French guy: And may I present, the Prime Minister of France.

Me: Boo! Get a haircut frenchy!

Or something in that vein. Hilarious. I should be a sitcom writer. Actually, I would rather staple my eyeballs to a brick then throw the brick into a vat of vinegar than be a sitcom writer. Actually, what am I saying? It sounds fun. Oh well, I still lose my eyeballs.



And now for History. I was slightly more confident for this baby, as I had done a little revision. Well, as long as nothing went wrong.

Problem three: I was given the second most wobbly desk in the entire world. What was this, a conspiracy? Piss off Thomas day? Anyway, I still had my handy calendar. I hope nothing interesting is happening in the middle three weeks.
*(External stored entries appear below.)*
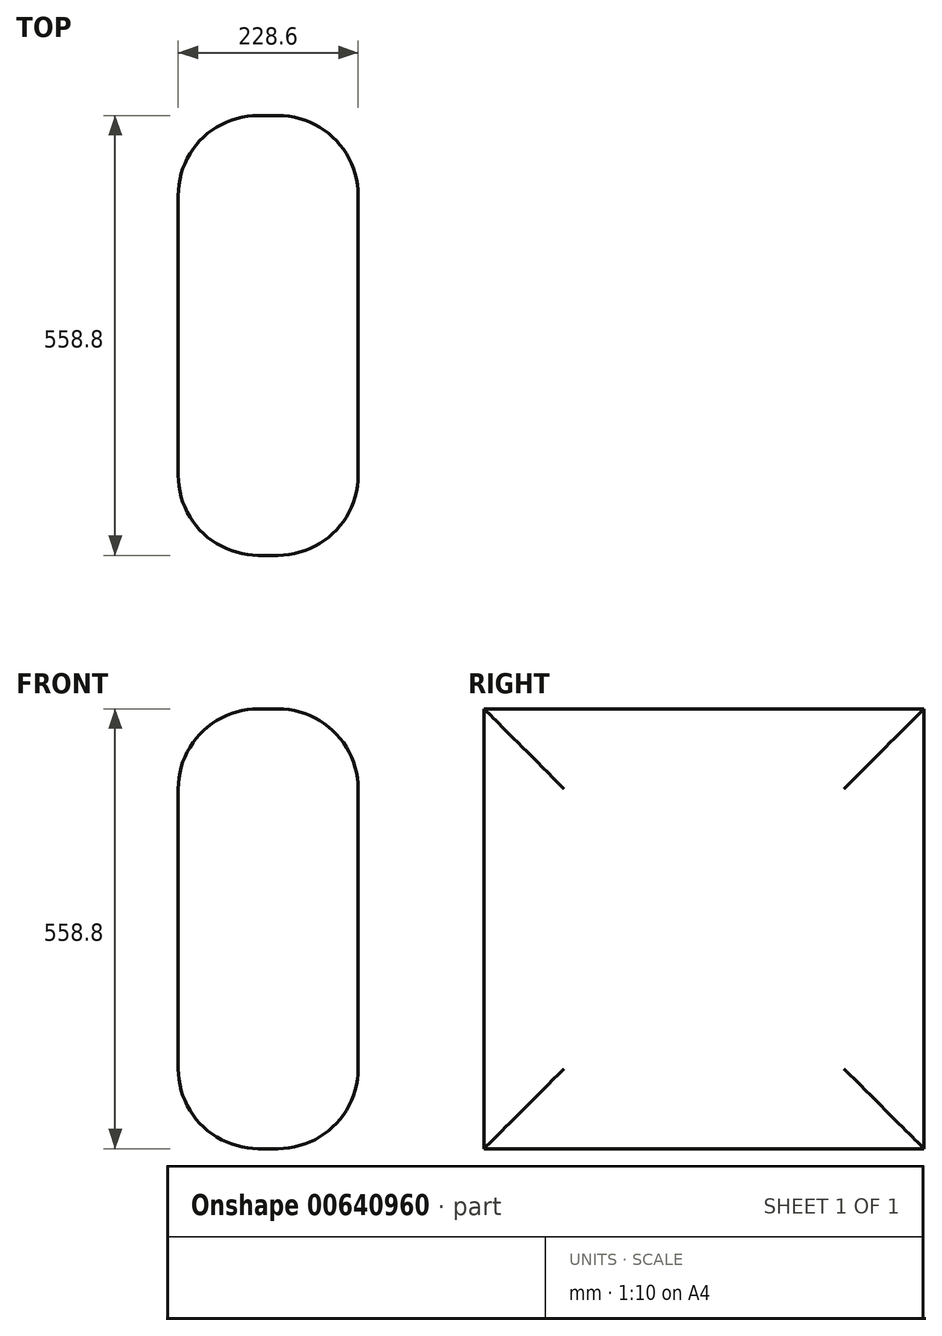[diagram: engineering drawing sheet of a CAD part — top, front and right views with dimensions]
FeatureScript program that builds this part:
annotation { "Feature Type Name" : "Feature", "Feature Type Description" : "" }
export const myFeature = defineFeature(function(context is Context, id is Id, definition is map)
    precondition{}
    {
        {
            var Q0;
            Q0=qCreatedBy(makeId("Top.planeOp"),FACE);
            var sketch = newSketch(context, id + "F0", { "sketchPlane" : qUnion([Q0])});
            skLineSegment(sketch, "E0.bottom", {"start": v(-253.01, 515.56) * mm, "end": v(-24.41, 515.56) * mm});
            skLineSegment(sketch, "E0.top", {"start": v(-253.01, -43.24) * mm, "end": v(-24.41, -43.24) * mm});
            skLineSegment(sketch, "E0.left", {"start": v(-253.01, 515.56) * mm, "end": v(-253.01, -43.24) * mm});
            skLineSegment(sketch, "E0.right", {"start": v(-24.41, 515.56) * mm, "end": v(-24.41, -43.24) * mm});
            skSolve(sketch);
        }
        {
            var Q0;
            Q0=qSketchRegion(id+"F0",true);
            extrude(context, id + "F1", {"entities" : qUnion([Q0]), "depth" : 558.8 * mm});
        }
        {
            var Q0;
            Q0=makeQuery(id+"F1.opExtrude","SWEPT_FACE",FACE,{"disambiguationData":[OSD([sQuery(id+"F0.wireOp",EDGE,"E0.right")])]});
            var Q1;
            Q1=makeQuery(id+"F1.opExtrude","SWEPT_FACE",FACE,{"disambiguationData":[OSD([sQuery(id+"F0.wireOp",EDGE,"E0.left")])]});
            fillet(context, id + "F2", {"entities" : qUnion([Q0, Q1]), "radius" : 101.6 * mm, "tangentPropagation" : true, "allowEdgeOverflow" : false});
        }
    });
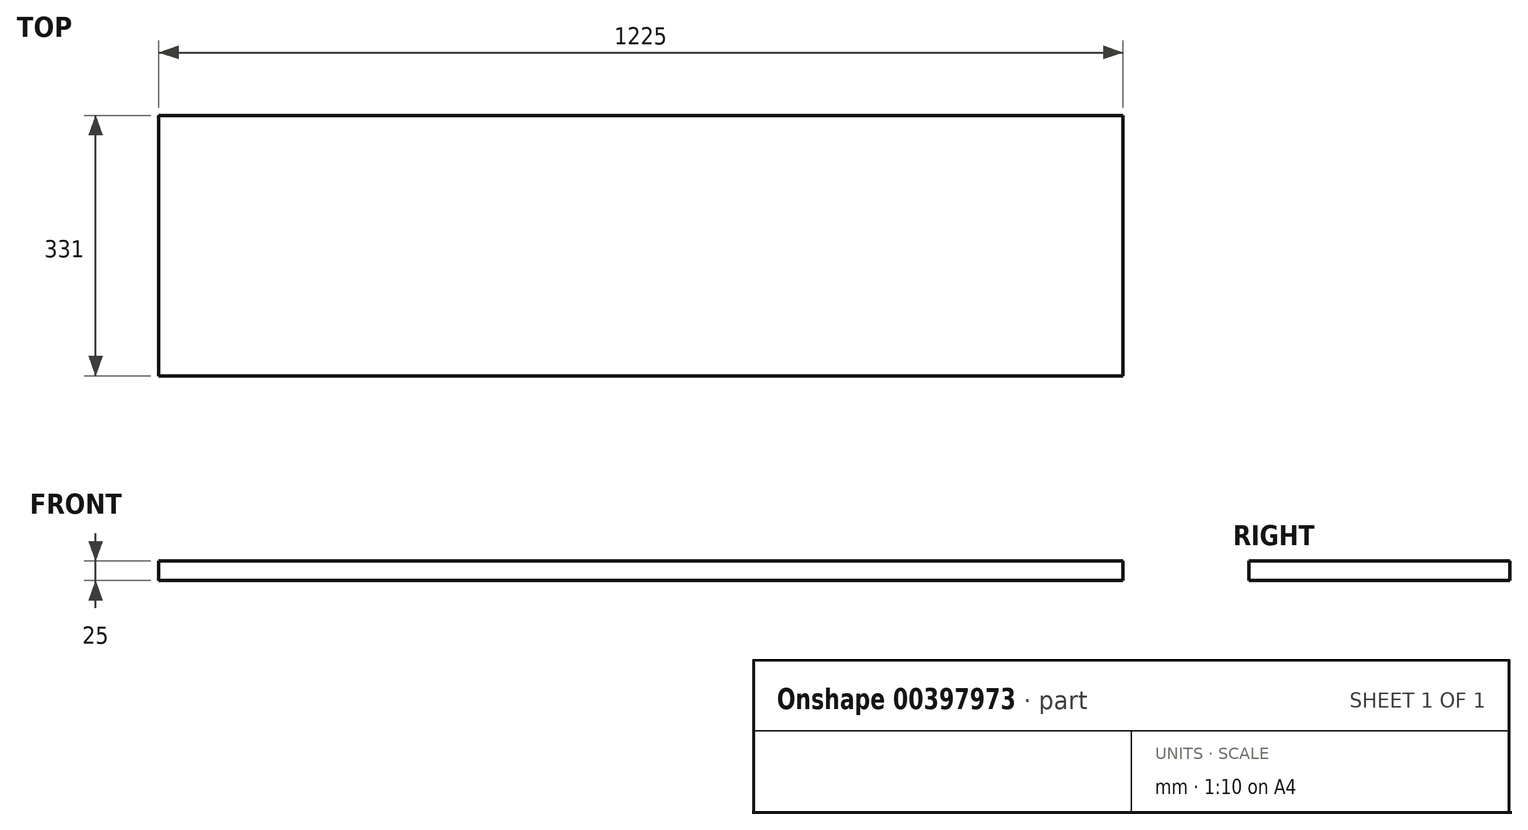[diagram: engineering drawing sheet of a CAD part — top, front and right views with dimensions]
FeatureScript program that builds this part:
annotation { "Feature Type Name" : "Feature", "Feature Type Description" : "" }
export const myFeature = defineFeature(function(context is Context, id is Id, definition is map)
    precondition{}
    {
        {
            var Q0;
            Q0=qCreatedBy(makeId("Front.planeOp"),FACE);
            var sketch = newSketch(context, id + "F0", { "sketchPlane" : qUnion([Q0])});
            skLineSegment(sketch, "E0.bottom", {"start": v(-612.5, 12.5) * mm, "end": v(612.5, 12.5) * mm});
            skLineSegment(sketch, "E0.top", {"start": v(-612.5, -12.5) * mm, "end": v(612.5, -12.5) * mm});
            skLineSegment(sketch, "E0.left", {"start": v(-612.5, 12.5) * mm, "end": v(-612.5, -12.5) * mm});
            skLineSegment(sketch, "E0.right", {"start": v(612.5, 12.5) * mm, "end": v(612.5, -12.5) * mm});
            skLineSegment(sketch, "E1", {"start": v(0, 12.5) * mm, "end": v(0, -12.5) * mm, "construction": true});
            skSolve(sketch);
        }
        {
            var Q0;
            Q0=makeQuery(id+"F0.imprint","IMPRINT",FACE,{"disambiguationData":[TD([[makeQuery(id+"F0.imprint","IMPRINT",EDGE,{"derivedFrom":sQuery(id+"F0.wireOp",EDGE,"E0.bottom")}),-1.0]])]});
            extrude(context, id + "F1", {"entities" : qUnion([Q0]), "depth" : 331 * mm});
        }
    });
Because that information is still on the floor of the hall. Sod's law, a flaming clown troupe will come to town. Bugger.

History was OK, except I sort of sank into a coma-style condition halfway through, when I just sat, stared at my paper, and spent a good five minutes thinking about my last birthday party. Oddly. Needless to say, when I woke up, there was a lot of very fast writing going on.

Problem four: My pen has a leek. My finger looks like I've been doing very dirty things to the Smurfs. Well, I'm sure they deserve it, blue little twats. Fucking Smurfs, always to happy and carefree. I cheered for that cool wizard guy, every day. At least he had a plan. Gargamel, that was his name. Yep, Lucia, you can add 'watches the Smurfs' to your list of things that is wrong with me, as well as jigsaw puzzles, Lizzy McGuire and the revision timetable.



I can't be bothered to write any more. Just space for two very important little messages:



1: Mr Clarke managed to drive a boating launch ONTO the landing stage and nearly slice up Miss Edwards with the propeller. Very smart, you would think, but he wasn't even sitting in it at the time! Mr Clarke: DUDE. I wish I was there. Well, not in that spot, a safe distance away.



2. DEBASER!



God Bless you, each and every one of you.

Except these people:



Ogg (you slimy git)

Bibby (I know it's your birthday, but there's no excuse for ripping a chunk of flesh out of the neck of the sweetest girl to walk the earth)

Cassie (just because)

Whoever invented Differentiation. Do you know how hard that thing is to learn in five minutes? I have to do all my Core Maths revision TONIGHT. I'm screwed. You wanker.

Paul and Marios: The thing with my little brother. Eww.



Kill zombies with... a wobbly desk. Annoy them to death.